Na sua biografia de Mozart, a propósito dos concertos para
piano estreados por assinatura, em Viena, entre 1782 e 1786, falava Maynard
Solomon da afinidade do compositor e intérprete com o seu público, ao qual era assim
concedida “a oportunidade de testemunhar a transformação e o aperfeiçoamento de
um género musical maior”. Se não é desta que se apaga em definitivo de uma
gravação ao vivo na sala a bactéria da tosse convulsa e aquela espécie de
murmulho inconfundível que só 2000 pessoas sentadas muito quietas em conjunto conseguem
produzir, a verdade é que, com a devida distância, não se vislumbra outra
reação no auditório do Severance Hall, em Cleveland, ao longo do ciclo de
Mitsuko Uchida que esta nova edição vem dar por terminado.

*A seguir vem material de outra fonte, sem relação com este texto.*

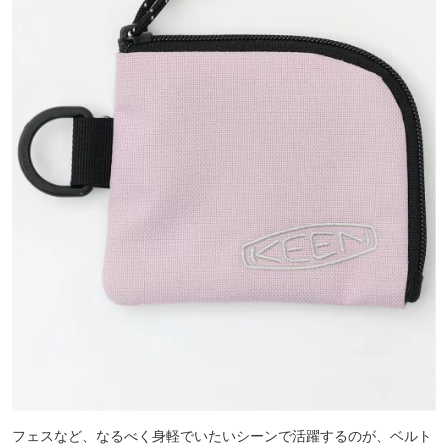
フェスなど、なるべく身軽でいたいシーンで活躍するのが、ベルト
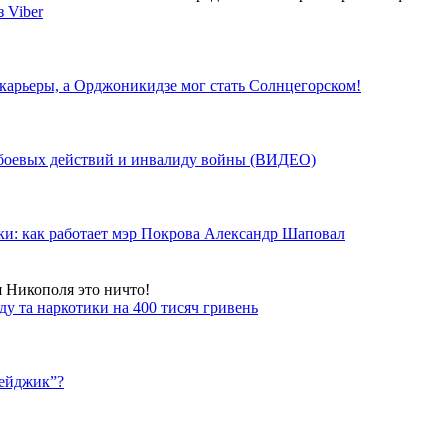
 Viber
 карьеры, а Орджоникидзе мог стать Солнцегорском!
у боевых действий и инвалиду войны (ВИДЕО)
ки: как работает мэр Покрова Александр Шаповал
я Никополя это ничто!
у та наркотики на 400 тисяч гривень
бейджик”?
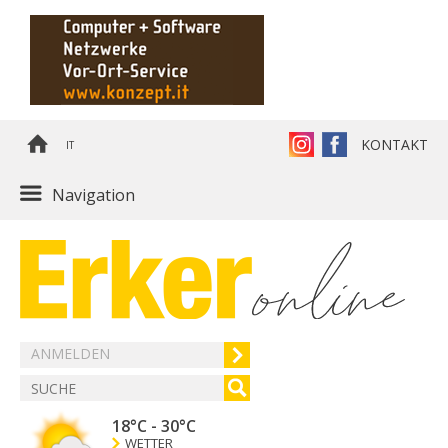
KONTAKT
IT
Navigation
ANMELDEN
18°C
-
30°C
WETTER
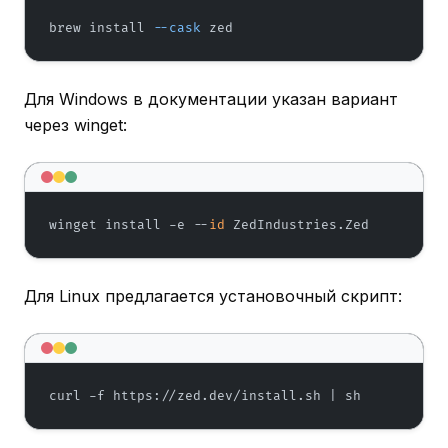
brew install 
--cask
 zed
Для Windows в документации указан вариант
через winget:
winget install -e --
id
 ZedIndustries.Zed
Для Linux предлагается установочный скрипт:
curl -f https://zed.dev/install.sh | sh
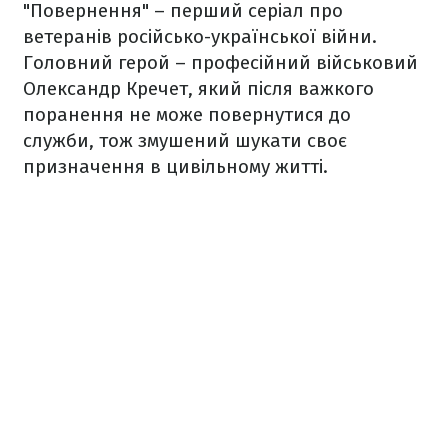
"Повернення" – перший серіал про
ветеранів російсько-української війни.
Головний герой – професійний військовий
Олександр Кречет, який після важкого
поранення не може повернутися до
служби, тож змушений шукати своє
призначення в цивільному житті.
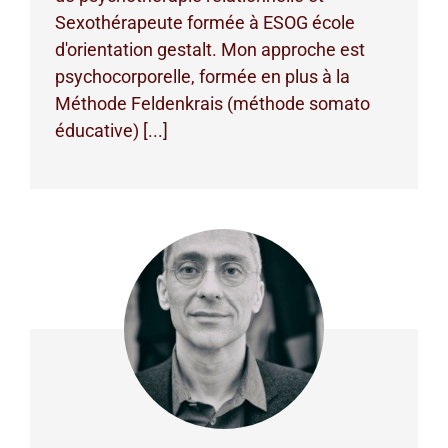
Sexothérapeute formée à ESOG école
d'orientation gestalt. Mon approche est
psychocorporelle, formée en plus à la
Méthode Feldenkrais (méthode somato
éducative) [...]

Cá está Mozart no
seu estado natural, em partes iguais imoderado e comedido, de um momento ao
outro tão submisso ao mais pormenorizado plano de trabalho quão dado ao
improviso, capaz de exprimir o todo pela parte e a parte pelo todo por
intermédio de estruturas ocasionalmente tão complexas que honrar-lhes o fluxo
melódico está ao nível do milagre que terá levado Moisés a fazer brotar água de
uma rocha.
Um Mozart que se preparava, também, para estender o tapete ao bel canto, facto que a pianista mantém
presente e a que em absoluto se entrega, de certa forma contrariando a
tendência de o dirigir absortamente, como que sob o efeito de um feitiço. Torna-o
evidente, desta feita, logo aos primeiros compassos do “Concerto para Piano nº
17”, em Sol maior, K. 453, ao tratar a meia dúzia de temas iniciais como árias
e como as coisas mais extraordinárias que um ilusionista pode retirar da
cartola. Aliás, na fase de exposição do Allegro
leva um motivo romântico ao ponto de rebuçado, por exemplo, e naquele momento da
recapitulação em que o solista, com um trilo, se eclipsa, abrindo caminho à
secção orquestral que conduzirá à cadenza,
traz à memória uma noiva a lançar ao ar o buquê de casamento. Aí, temos a
Uchida que ilustra como poucos (como Haebler, Haskil, Brendel ou João Pires) a graça,
a clareza e o charme que esta música articula tão bem. Da mesma maneira, há
instantes no “Concerto para Piano nº 25”, em Dó maior, K. 503, que não traem
aquilo que Mozart disse um dia: que equilibrava o muito fácil com o muito
difícil. Ouça-se este Allegro maestoso
e ter-se-á a sinopse de uma ópera, com tudo no sítio certo e nas proporções
corretas. Uchida toca Mozart como Marie Kondo arruma a casa, com atenção ao
detalhe mas sem contemplar o supérfluo.